Basically initially yes, not just the Japanese members of the families, but also non-Japanese spouses ( including at least 63 white wives and at least three white husbands ) and mixed race children were rounded up. In 1943 a ‘mixed race policy’ was implemented to release many of them, with a particular supposed emphasis on mixed race child welfare. The children were supposed to be returned to a “Caucasian environment.” What this meant in practice via 1940’s perceptions about how households functioned is that Japanese wife, white husband - no problem. White wife, Japanese husband - problem, unless the wife cut off ties with the husband. More details can be found here.

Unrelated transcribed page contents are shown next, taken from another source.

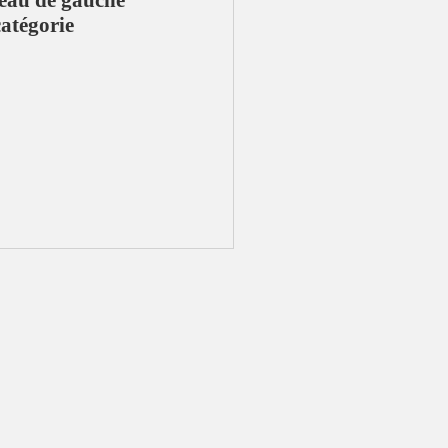
neau de gauche
atégorie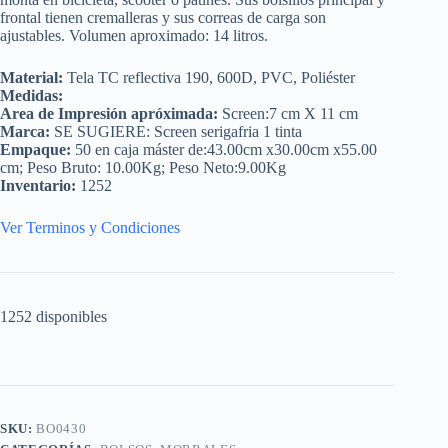
frontal tienen cremalleras y sus correas de carga son
ajustables. Volumen aproximado: 14 litros.
Material:
Tela TC reflectiva 190, 600D, PVC, Poliéster
Medidas:
Area de Impresión apróximada:
Screen:7 cm X 11 cm
Marca:
SE SUGIERE: Screen serigafria 1 tinta
Empaque:
50 en caja máster de:43.00cm x30.00cm x55.00
cm; Peso Bruto: 10.00Kg; Peso Neto:9.00Kg
Inventario:
1252
Ver Terminos y Condiciones
1252 disponibles
SKU:
BO0430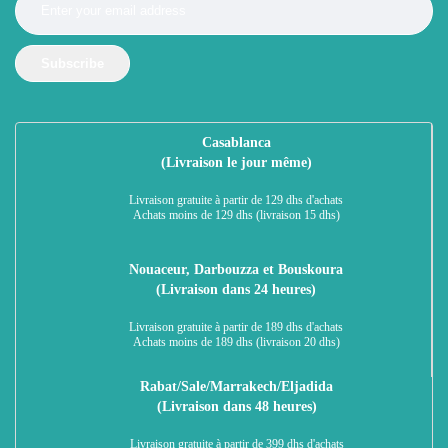
Subscribe
Casablanca
(Livraison le jour même)
Livraison gratuite à partir de 129 dhs d'achats
Achats moins de 129 dhs (livraison 15 dhs)
Nouaceur, Darbouzza et Bouskoura
(Livraison dans 24 heures)
Livraison gratuite à partir de 189 dhs d'achats
Achats moins de 189 dhs (livraison 20 dhs)
Rabat/Sale/Marrakech/Eljadida
(Livraison dans 48 heures)
Livraison gratuite à partir de 399 dhs d'achats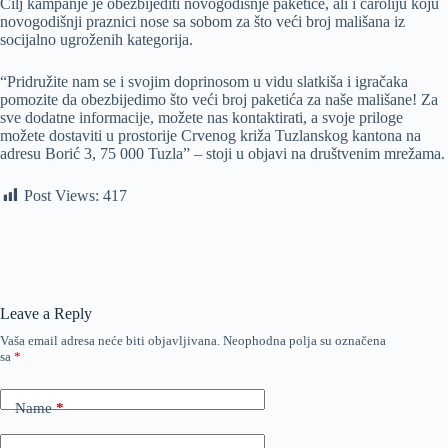
Cilj kampanje je obezbijediti novogodišnje paketiće, ali i čaroliju koju
novogodišnji praznici nose sa sobom za što veći broj mališana iz
socijalno ugroženih kategorija.
“Pridružite nam se i svojim doprinosom u vidu slatkiša i igračaka
pomozite da obezbijedimo što veći broj paketića za naše mališane! Za
sve dodatne informacije, možete nas kontaktirati, a svoje priloge
možete dostaviti u prostorije Crvenog križa Tuzlanskog kantona na
adresu Borić 3, 75 000 Tuzla” – stoji u objavi na društvenim mrežama.
Post Views:
417
Leave a Reply
Vaša email adresa neće biti objavljivana.
Neophodna polja su označena
sa
*
Name
*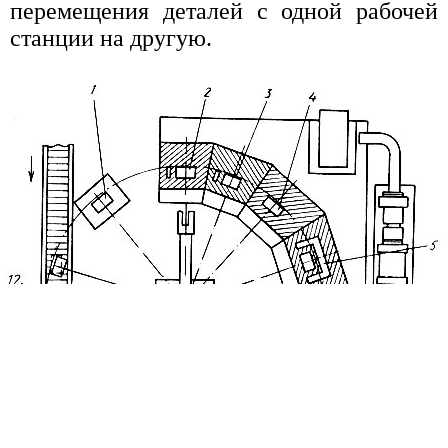
перемещения деталей с одной рабочей
станции на другую.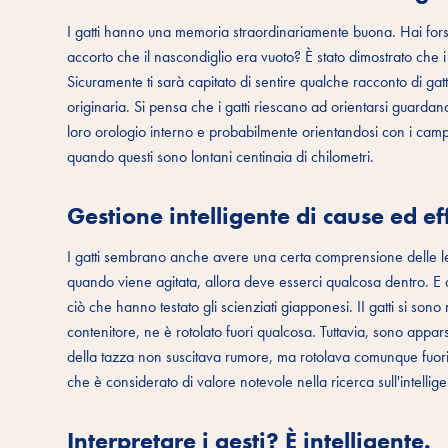
I gatti hanno una memoria straordinariamente buona. Hai fors
accorto che il nascondiglio era vuoto? È stato dimostrato che 
Sicuramente ti sarà capitato di sentire qualche racconto di gat
originaria. Si pensa che i gatti riescano ad orientarsi guardand
loro orologio interno e probabilmente orientandosi con i campi
quando questi sono lontani centinaia di chilometri.
Gestione intelligente di cause ed eff
I gatti sembrano anche avere una certa comprensione delle legg
quando viene agitata, allora deve esserci qualcosa dentro. E
ciò che hanno testato gli scienziati giapponesi. II gatti si son
contenitore, ne è rotolato fuori qualcosa. Tuttavia, sono appar
della tazza non suscitava rumore, ma rotolava comunque fuori
che è considerato di valore notevole nella ricerca sull'intellig
Interpretare i gesti? È intelligente.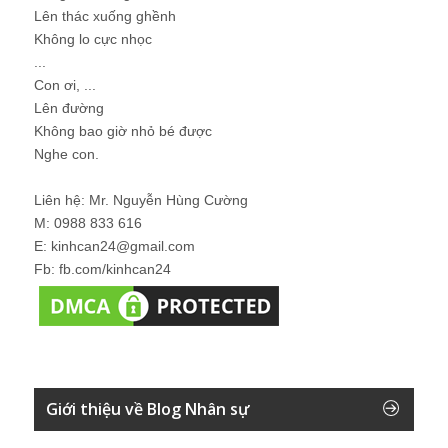
Lên thác xuống ghềnh
Không lo cực nhọc
...
Con ơi, ...
Lên đường
Không bao giờ nhỏ bé được
Nghe con.
Liên hệ: Mr. Nguyễn Hùng Cường
M: 0988 833 616
E: kinhcan24@gmail.com
Fb: fb.com/kinhcan24
Giới thiệu về Blog Nhân sự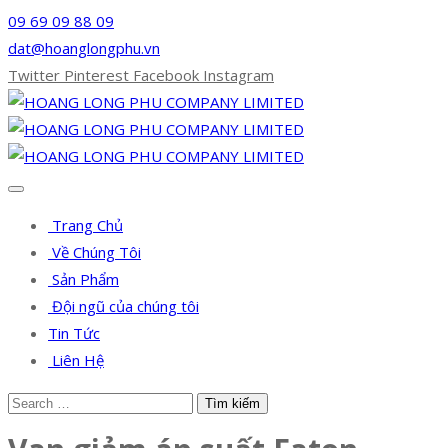
09 69 09 88 09
dat@hoanglongphu.vn
Twitter
Pinterest
Facebook
Instagram
Trang Chủ
Về Chúng Tôi
Sản Phẩm
Đội ngũ của chúng tôi
Tin Tức
Liên Hệ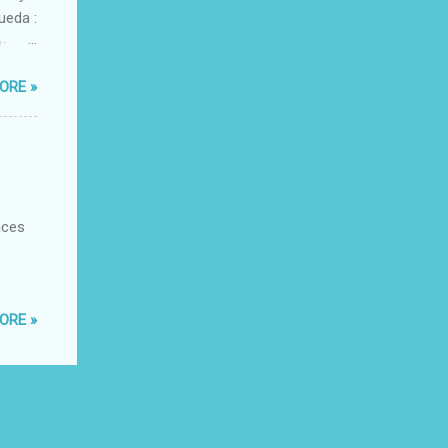
ueda :
o-
xacto-
ORE »
ante
aces
ORE »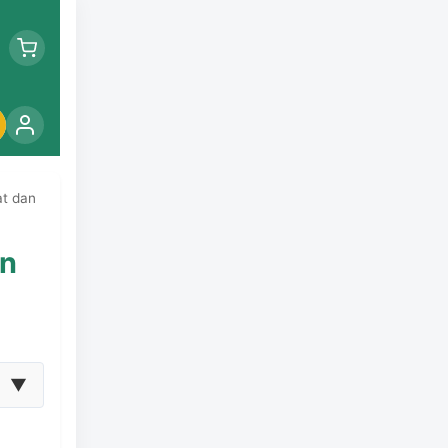
at dan
on
▼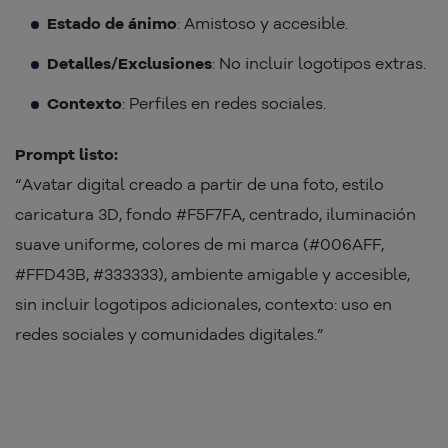
Estado de ánimo
: Amistoso y accesible.
Detalles/Exclusiones
: No incluir logotipos extras.
Contexto
: Perfiles en redes sociales.
Prompt listo:
“Avatar digital creado a partir de una foto, estilo
caricatura 3D, fondo #F5F7FA, centrado, iluminación
suave uniforme, colores de mi marca (#006AFF,
#FFD43B, #333333), ambiente amigable y accesible,
sin incluir logotipos adicionales, contexto: uso en
redes sociales y comunidades digitales.”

As one can imagine with all race-based laws, the answer was complicated.

In early 1942 the Japanese-American wife would have certainly gone to an internment camp. By July 1942,the authorities were refining that position. (Warning, this pdf is a 257 page document. I’ve tried to find the relevant sections for the OP.)

Remember, “Japanese” was a racial description. It didn’t matter whether the Japanese person was an American citizen or not.

The first and second categories – family with Caucasian husband and Japanese wife, and family with mixed race adults – could leave the camps as long as they had come from a “Caucasian environment” and agreed to return to a Caucasian environment. The third category – family with Japanese husband and Caucasian wife – could leave the camps but had to agree to settle outside of the Western Military Zone. The fourth category – married couples with no children – received no exemption.

The document also notes that 63 white women who were married to Japanese men were interned with their husbands.

In January 1943 those restrictions were changed slightly to include Chinese and Filipino spouses with whites.

ETA: Tamerlane posted first, but my research corroborates. In fact, we cite the same paper. Damn.

You are looking for a factual answer so this belongs in GQ. It seems to mostly be answered but maybe someone will have more to add.

Were the guards at the camps under orders to shoot any person of Japanese heritage who tried to leave without permission?

There were certainly instances of guards shooting internees who were trying to leave. There were also instances where guards shot people who were apparently were not trying to leave.

As much as Japanese-Americans went along with it. In other words they had no choice.

And as to why this was happening, look at it this way… Would the paranoid authorities who were locking up people based solely on ancestry be more likely to trust a Japanese woman who married a white guy, or distrust the white guy who married “one of them”?